Some of West’s sexual prescriptions are goofy and simplistic. “Anytime two human beings find genuine pleasure, joy, and love, the stars smile and the universe is enriched.” This claim puts enormous burden on the term “genuine,” for it must be so defined that it can explain why the stars do not smile on adultery, fornication, perversion, or other lustful or degrading acts — however pleasurable, joyful, and misguidedly loving — even within marriage. To be sure, there are those who smile on these phenomena, but the fault for that lies with West’s progressive intellectuals, whose theories sunder sex from marriage, marriage from children, and all three from permanent commitment. Without the narrowly defined concept of “genuine” love that he needs, West’s idealization of sexual pleasure is merely part of the problem of hedonism, but seemingly he will not allow himself to see that.

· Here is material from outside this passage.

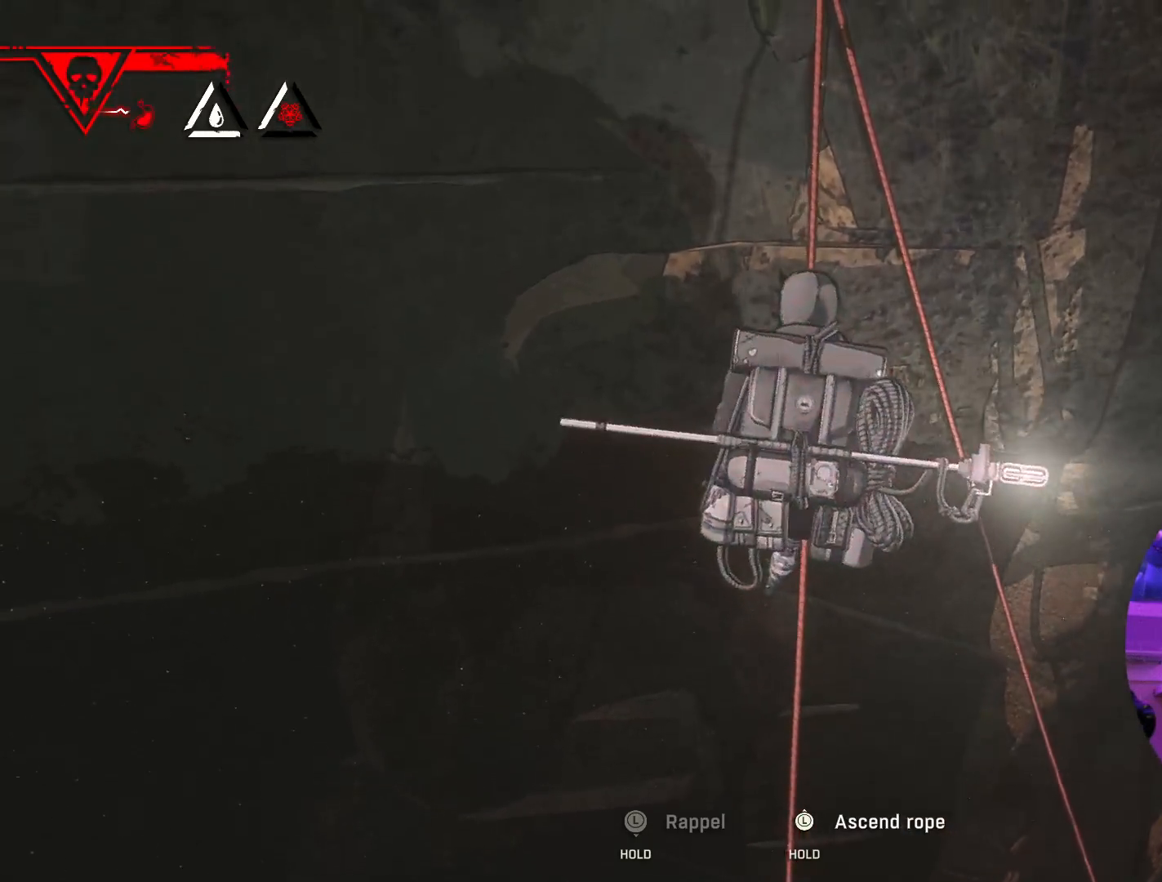
{"buttons": ["R2"], "left_stick": "up", "right_stick": "center", "events": []}
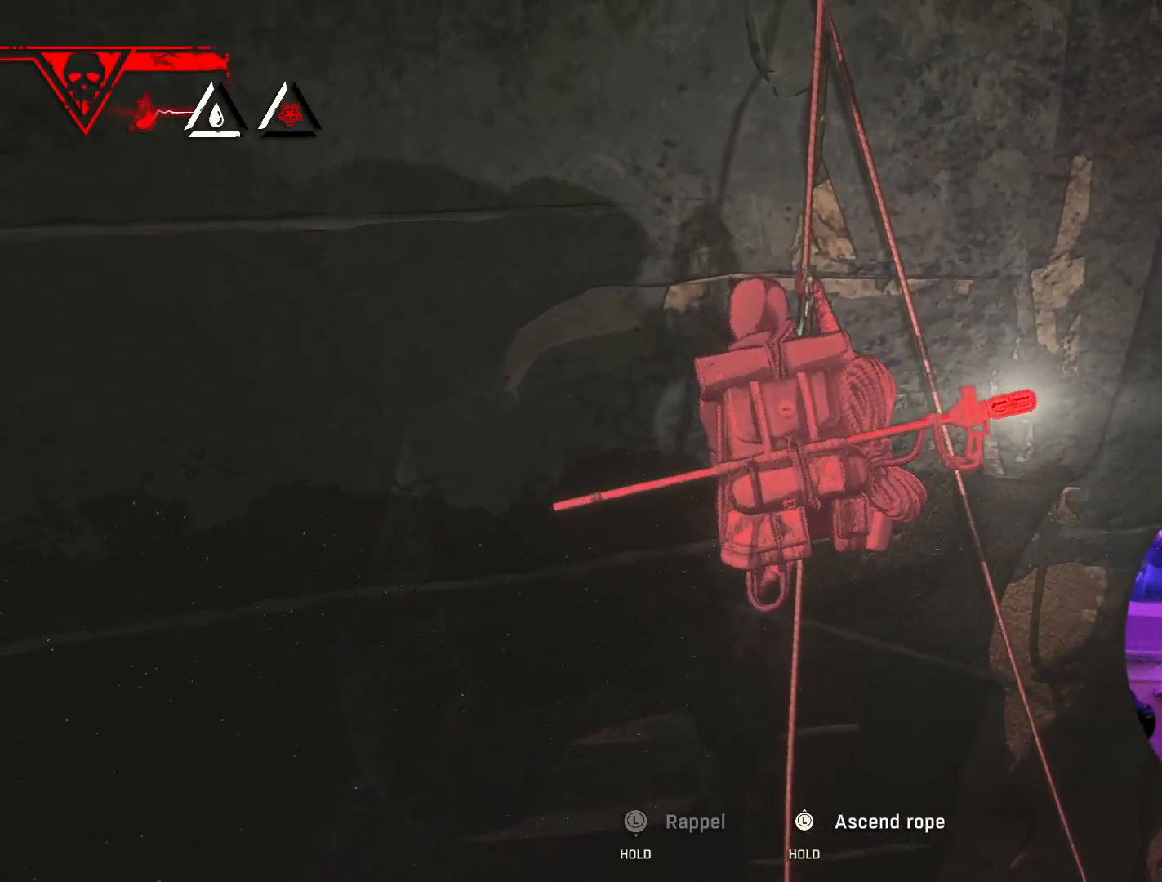
{"buttons": ["R2"], "left_stick": "up", "right_stick": "center", "events": []}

Moreover, West believes that black males, trapped into machismo self-definition, would do well to seek a greater plurality of images, specifically, from black male homosexuals. In a way, there’s good sense in this advice. Insofar as gay men, chastened by AIDS, have repudiated licentious lifestyles, they can help other men imagine alternate self-images to that of the “black stud.” However, we must remember that there is great diversity among gays. Some have not themselves escaped the image of the “stud”: They too have fantasies of ravenous appetite and legendary prowess, and have a predatory approach to sexual partners. The black gay man is unlikely to provide the needed model of sexual restraint — or the necessary message that sexual expression is sin without permanent commitment and a willingness to beget and children.
West’s emphasis on “coalitions” limited to those advocating what the media certify as “progressive causes” hinders him here. Unfortunately, West tends to articulate his thinking in political slogans and catchwords. For example, he smears churchpeople rightly repelled by the demands of those who take pride in perverted sex as “homophobic.” This tendency of West’s offers little hope that he will do the needed intellectual work of challenging and transcending existing ideological categories to offer possibilities for truly interesting coalitions. West decries “the highly limited alternatives available in contemporary American politics,” but seems unable to imagine new, alternative views that mix leftist ideas with rightist ones.